Skip the images. Copy the records exactly as written.
..............................
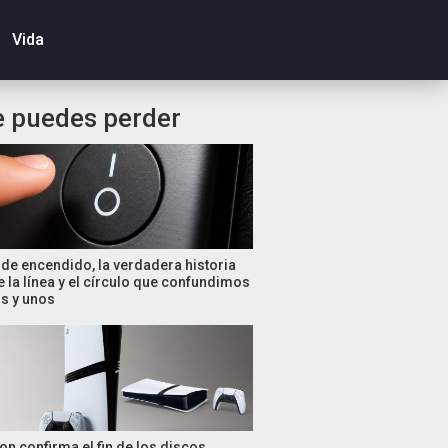
Vida
e puedes perder
de encendido, la verdadera historia
e la línea y el círculo que confundimos
s y unos
on confirma el fin de los discos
..............................
Reply.
Vida
e puedes perder
de encendido, la verdadera historia
e la línea y el círculo que confundimos
s y unos
on confirma el fin de los discos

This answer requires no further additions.